Presentation from a state-hosted stakeholder webinar on the Energy Storage Initiative. Identifies critical market barriers including lack of clarity in ISO-NE market rules for energy storage, prices insufficient for investment, and "financiability" as the highest-importance barrier amenable to policy influence.
The public presentation of the State of Charge findings. Includes the 600 MW storage target, $800M in projected ratepayer system benefits, and a detailed breakdown: $1,093M in reduced peak costs, $305M in T&D cost reduction, $275M in energy cost reduction, and $219M in renewable integration benefits. Notes that MA had only ~2 MW of advanced storage deployed, ranking 23rd nationally.
The state's official decarbonization roadmap under Secretary Bethany A. Card. Projects average household energy savings of $400/year by 2030 relative to 2019 levels, while simultaneously acknowledging that "lower income households are less likely to be able to afford the initial expenditures required to electrify." Sets targets of 3,200 MW offshore wind by 2030 and 70% electricity sector emissions reduction.
Technical appendices to the CECP including five decarbonization scenarios, Clean Heat Standard analysis, and modeling assumptions (RPS 40% by 2030, Clean Energy Standard 60% by 2030). Contains detailed scenario modeling from "Reference" to "Full Electrification" pathways.
Analyzes the projected costs of New England's decarbonization mandates across all six states. Estimates an additional $815 billion in costs through 2050, with residential bills rising from $2,100/year (2024) to $4,610/year (2050). Notes that the required renewable buildout would need 225 GW versus the current 35.5 GW installed capacity (a 6.4x increase).
Compares four energy scenarios for New England through 2050: Renewable ($4,610/yr residential bills), Nuclear ($3,339/yr), Natural Gas ($2,302/yr), and Happy Medium ($2,569/yr). Calculates that the Renewable scenario increases prices 126.4% while Natural Gas increases only 13%. Cites EIA Table 5.6.A — the same primary federal data source used by this site.

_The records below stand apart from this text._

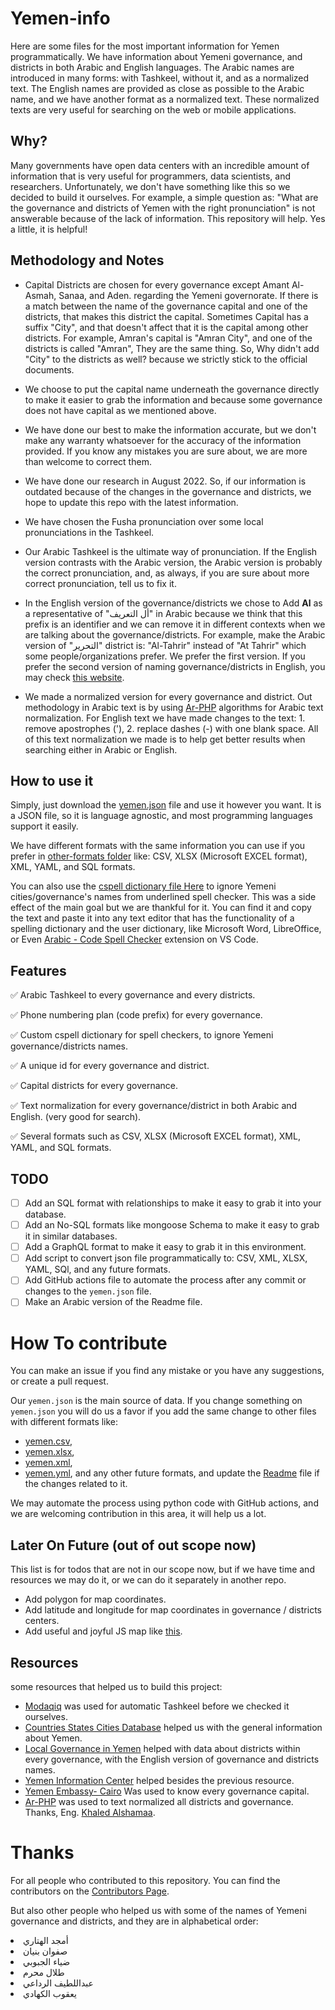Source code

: # Yemen-info

Here are some files for the most important information for Yemen programmatically. We have information about Yemeni governance, and districts in both Arabic and English languages.
The Arabic names are introduced in many forms: with Tashkeel, without it, and as a normalized text.
The English names are provided as close as possible to the Arabic name, and we have another format as a normalized text. These normalized texts are very useful for searching on the web or mobile applications.

## Why?

Many governments have open data centers with an incredible amount of information that is very useful for programmers, data scientists, and researchers. Unfortunately, we don't have something like this so we decided to build it ourselves.
For example, a simple question as: "What are the governance and districts of Yemen with the right pronunciation" is not answerable because of the lack of information.
This repository will help. Yes a little, it is helpful!

## Methodology and Notes

- Capital Districts are chosen for every governance except Amant Al-Asmah, Sanaa, and Aden. regarding the Yemeni governorate. If there is a match between the name of the governance capital and one of the districts, that makes this district the capital. Sometimes Capital has a suffix "City", and that doesn't affect that it is the capital among other districts. For example, Amran's capital is "Amran City", and one of the districts is called "Amran", They are the same thing. So, Why didn't add "City" to the districts as well? because we strictly stick to the official documents.

- We choose to put the capital name underneath the governance directly to make it easier to grab the information and because some governance does not have capital as we mentioned above.

- We have done our best to make the information accurate, but we don't make any warranty whatsoever for the accuracy of the information provided. If you know any mistakes you are sure about, we are more than welcome to correct them.

- We have done our research in August 2022. So, if our information is outdated because of the changes in the governance and districts, we hope to update this repo with the latest information.

- We have chosen the Fusha pronunciation over some local pronunciations in the Tashkeel.

- Our Arabic Tashkeel is the ultimate way of pronunciation. If the English version contrasts with the Arabic version, the Arabic version is probably the correct pronunciation, and, as always, if you are sure about more correct pronunciation, tell us to fix it.

- In the English version of the governance/districts we chose to Add **Al** as a representative of "أل التعريف" in Arabic because we think that this prefix is an identifier and we can remove it in different contexts when we are talking about the governance/districts. For example, make the Arabic version of "التحرير" district is: "Al-Tahrir" instead of "At Tahrir" which some people/organizations prefer. We prefer the first version. If you prefer the second version of naming governance/districts in English, you may check [this website](https://yemenlg.org/governorates/).

- We made a normalized version for every governance and district. Out methodology in Arabic text is by using [Ar-PHP](https://ar-php.org/github/examples/standard.php) algorithms for Arabic text normalization. For English text we have made changes to the text: 1. remove apostrophes ('), 2. replace dashes (-) with one blank space. All of this text normalization we made is to help get better results when searching either in Arabic or English.

## How to use it

Simply, just download the [yemen.json](https://github.com/Yemeni-Open-Source/Yemen-info/blob/main/yemen.json) file and use it however you want. It is a JSON file, so it is language agnostic, and most programming languages support it easily.

We have different formats with the same information you can use if you prefer in [other-formats folder](https://github.com/Yemeni-Open-Source/Yemen-info/tree/main/other-formats) like: CSV, XLSX (Microsoft EXCEL format), XML, YAML, and SQL formats.

You can also use the [cspell dictionary file Here](https://github.com/Yemeni-Open-Source/Yemen-info/blob/main/.cspell/custom-dictionary-workspace.txt) to ignore Yemeni cities/governance's names from underlined spell checker. This was a side effect of the main goal but we are thankful for it. You can find it and copy the text and paste it into any text editor that has the functionality of a spelling dictionary and the user dictionary, like Microsoft Word, LibreOffice, or Even [Arabic - Code Spell Checker](https://marketplace.visualstudio.com/items?itemName=streetsidesoftware.code-spell-checker-arabic) extension on VS Code.

## Features

✅ Arabic Tashkeel to every governance and every districts.

✅ Phone numbering plan (code prefix) for every governance.

✅ Custom cspell dictionary for spell checkers, to ignore Yemeni governance/districts names.

✅ A unique id for every governance and district.

✅ Capital districts for every governance.

✅ Text normalization for every governance/district in both Arabic and English. (very good for search).

✅ Several formats such as CSV, XLSX (Microsoft EXCEL format), XML, YAML, and SQL formats.

## TODO

- [ ] Add an SQL format with relationships to make it easy to grab it into your database.
- [ ] Add an No-SQL formats like mongoose Schema to make it easy to grab it in similar databases.
- [ ] Add a GraphQL format to make it easy to grab it in this environment.
- [ ] Add script to convert json file programmatically to: CSV, XML, XLSX, YAML, SQl, and any future formats.
- [ ] Add GitHub actions file to automate the process after any commit or changes to the `yemen.json` file.
- [ ] Make an Arabic version of the Readme file.

# How To contribute

You can make an issue if you find any mistake or you have any suggestions, or create a pull request.

Our `yemen.json` is the main source of data. If you change something on `yemen.json` you will do us a favor if you add the same change to other files with different formats like:

- [yemen.csv]('./other-formats/yemen.csv'),
- [yemen.xlsx](./other-formats/yemen.xlsx),
- [yemen.xml](./other-formats/yemen.xml),
- [yemen.yml]('./other-formats/yemen.yml'),
  and any other future formats, and update the [Readme](https://github.com/Yemeni-Open-Source/Yemen-info/edit/main/README.md) file if the changes related to it.

We may automate the process using python code with GitHub actions, and we are welcoming contribution in this area, it will help us a lot.

## Later On Future (out of out scope now)

This list is for todos that are not in our scope now, but if we have time and resources we may do it, or we can do it separately in another repo.

- Add polygon for map coordinates.
- Add latitude and longitude for map coordinates in governance / districts centers.
- Add useful and joyful JS map like [this](https://yemenlg.org/ar/).

## Resources

some resources that helped us to build this project:

- [Modaqiq](https://dictionary.alc.ae/modaqiq) was used for automatic Tashkeel before we checked it ourselves.
- [Countries States Cities Database](https://github.com/dr5hn/countries-states-cities-database) helped us with the general information about Yemen.
- [Local Governance in Yemen](https://yemenlg.org/ar/%d8%a7%d9%84%d9%85%d8%ad%d8%a7%d9%81%d8%b8%d8%a7%d8%aa/) helped with data about districts within every governance, with the English version of governance and districts names.
- [Yemen Information Center](https://yemen-nic.info/yemen/gover/) helped besides the previous resource.
- [Yemen Embassy- Cairo](http://www.yemenembassy-cairo.com/aboutyemen6.asp) Was used to know every governance capital.
- [Ar-PHP](https://github.com/khaled-alshamaa/ar-php) was used to text normalized all districts and governance. Thanks, Eng. [Khaled Alshamaa](https://github.com/khaled-alshamaa).

# Thanks

For all people who contributed to this repository. You can find the contributors on the [Contributors Page](https://github.com/Yemeni-Open-Source/Yemen-info/graphs/contributors).

But also other people who helped us with some of the names of Yemeni governance and districts, and they are in alphabetical order:

<div style="direction: lrt;">
    <li>أمجد الهتاري</li>
    <li>صفوان بنيان</li>
    <li>ضياء الجبوبي</li>
    <li>طلال محرم</li>
    <li>عبداللطيف الرداعي</li>
    <li>يعقوب الكهادي</li>
<div>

The government databases and regulatory filings used for rate comparisons and calculator inputs.
| Source | Dataset | Data Period | Released / Retrieved |
|---|---|---|---|
| EIA Electric Power Monthly | Table 5.6.a — Average Retail Price of Electricity to Ultimate Customers, Residential Sector | December 2025 | Released January 26, 2026 |
| BLS Average Energy Prices | Boston-Cambridge-Newton — Utility (piped) gas, per therm | December 2024 | Retrieved February 2026 |
| Mass.gov DOER / DPU | Eversource tariff filings — Basic service and delivery rates, policy surcharges | Current tariff schedule | Retrieved February 2026 |
Every source document is available for download above. Check our work, challenge our conclusions, and hold policymakers accountable.